St Anthony is a recurrent figure in Bosch's work. In
addition to the left wing of the »Hermit Saints« triptych,
his figure appears several times on a drawing in the Louvre. A small panel in the Prado,
showing the saint meditating in a sunny landscape, is also
generally attributed to him although many details deviate
from his usual style. Nevertheless, the Lisbon triptych remains his most comprehensive statement of the
theme, the particulars of which he drew from the »Lives of
the Fathers« and the »Golden Legend«, both of which were
available in contemporary Dutch translations.
As we learn from these medieval compendia of saints' lives,
St Anthony passed most of his long life (c. 251 -356) in the
Egyptian desert, where his extraordinary piety made him an
object of special attention for Satan. Once while praying in
the shelter of an old tomb, Anthony was overwhelmed by a
horde of devils who beat him so relentlessly that he was
left for dead. After several fellow hermits had rescued and
revived him, however, he returned to the tomb, where the
devils caught him a second time and tossed him high into the
air. This time his torments ended only when a Divine light
illuminated the tomb and dispersed the devils. Satan then
appeared in the guise of a beautiful and saintly queen whom
Anthony encountered bathing in a river. Taking the hermit
into her city, the Devil-Queen showed him all her supposed
works of charity, and it was only when she sought to seduce
the bedazzled Anthony that he recognized her true nature and
intentions.
Two of these episodes are represented on the left inner wing
of the Lisbon altarpiece. In the foreground, the unconscious
Anthony is carried across a bridge by two companions dressed
in the habit of the Antonite Order, accompanied by a secular
figure who has been identified with some plausibility as a
self-portrait of Bosch. Anthony appears again in the sky,
borne aloft by demons, while other monsters buzz around him
like angry insects. These scenes conform fairly closely to
the written sources but as in so many other instances, Bosch
enriched the original accounts with a wealth of inventive
and dramatic detail. Three monsters confer beneath the
bridge as an equally grotesque messenger skates towards them
on the ice. A bird gulps down its newly hatched young at
lower left. On the road ahead of Anthony and his companions,
another group of demons approach a kneeling male figure
whose body forms the roof and entrance of a brothel; a false
beacon lures ships to their destruction in the sea beyond;
and the shore is littered with corpses.

The data:

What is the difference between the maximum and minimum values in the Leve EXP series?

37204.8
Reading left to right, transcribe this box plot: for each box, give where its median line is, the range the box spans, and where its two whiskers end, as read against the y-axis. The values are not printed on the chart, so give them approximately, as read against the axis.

Problems to solve:
(1) In the passage on Bosch's St Anthony, where did the saint spend most of his long life?
(2) List every work that the passage on Bosch's St Anthony names as showing the saint.
(3) Pick up the passage on Bosch's St Anthony after its final sentence and carry it further.

Exercise answers:
(1) In the Egyptian desert.

(2)
- The left wing of the »Hermit Saints« triptych
- A drawing in the Louvre
- A small panel in the Prado
- The Lisbon triptych

(3)
This powerful evocation of a corrupt and stinking world is
no less apparent in the right wing, where Bosch used as his
starting point the story of the Devil-Queen, a subject he
had already depicted in the » Hermit Saints« altarpiece. The
Devil-Queen appears in the river before Anthony, shielding
her private parts with a false modesty and surrounded by her
infernal court. Anthony averts his eyes from this obscene
group only to be summoned by a demon-herald to the devilish
feast in the foreground. The open-air table, the cloth slung
tent-like over the tree stump beside the temptress, and the
servants pouring wine seem like a grotesque parody of the
traditional Garden of Love. In the background looms the city
of the Devil-Queen, its demonic nature betrayed by the
dragon swimming in the moat and by the flames erupting from
the top of the main gate.
These diabolic enterprises reach a climax in the middle
panel. Devils of all species, human and grotesque, arrive
from all directions by land, water and air, to converge upon
a ruined tomb in the centre. On a platform before the tomb,
an elegantly dressed pair have set up a table from which
they dispense drink to their companions. Near by, a woman
wearing a large headdress and a gown with an extravagantly
long train kneels at a parapet to offer a bowl to a figure
opposite. Kneeling beside her, almost unnoticed in the midst
of this hellish activity, is St Anthony himself; he turns
towards the viewer, his right hand raised in blessing. His
gesture is echoed by Christ halfhidden in the depths of the
tomb, which Anthony has converted into a chapel. The right
wall of the sanctuary ends in a decaying tower covered with
monochrome scenes. Two of them, the Adoration of the Golden
Calf and a group of men making offerings to an enthroned
ape, are images of idolatry, while the third, the Israelites
returning from Canaan with a bunch of grapes, prefigures
Christ carrying the Cross on the outer wings of the
triptych.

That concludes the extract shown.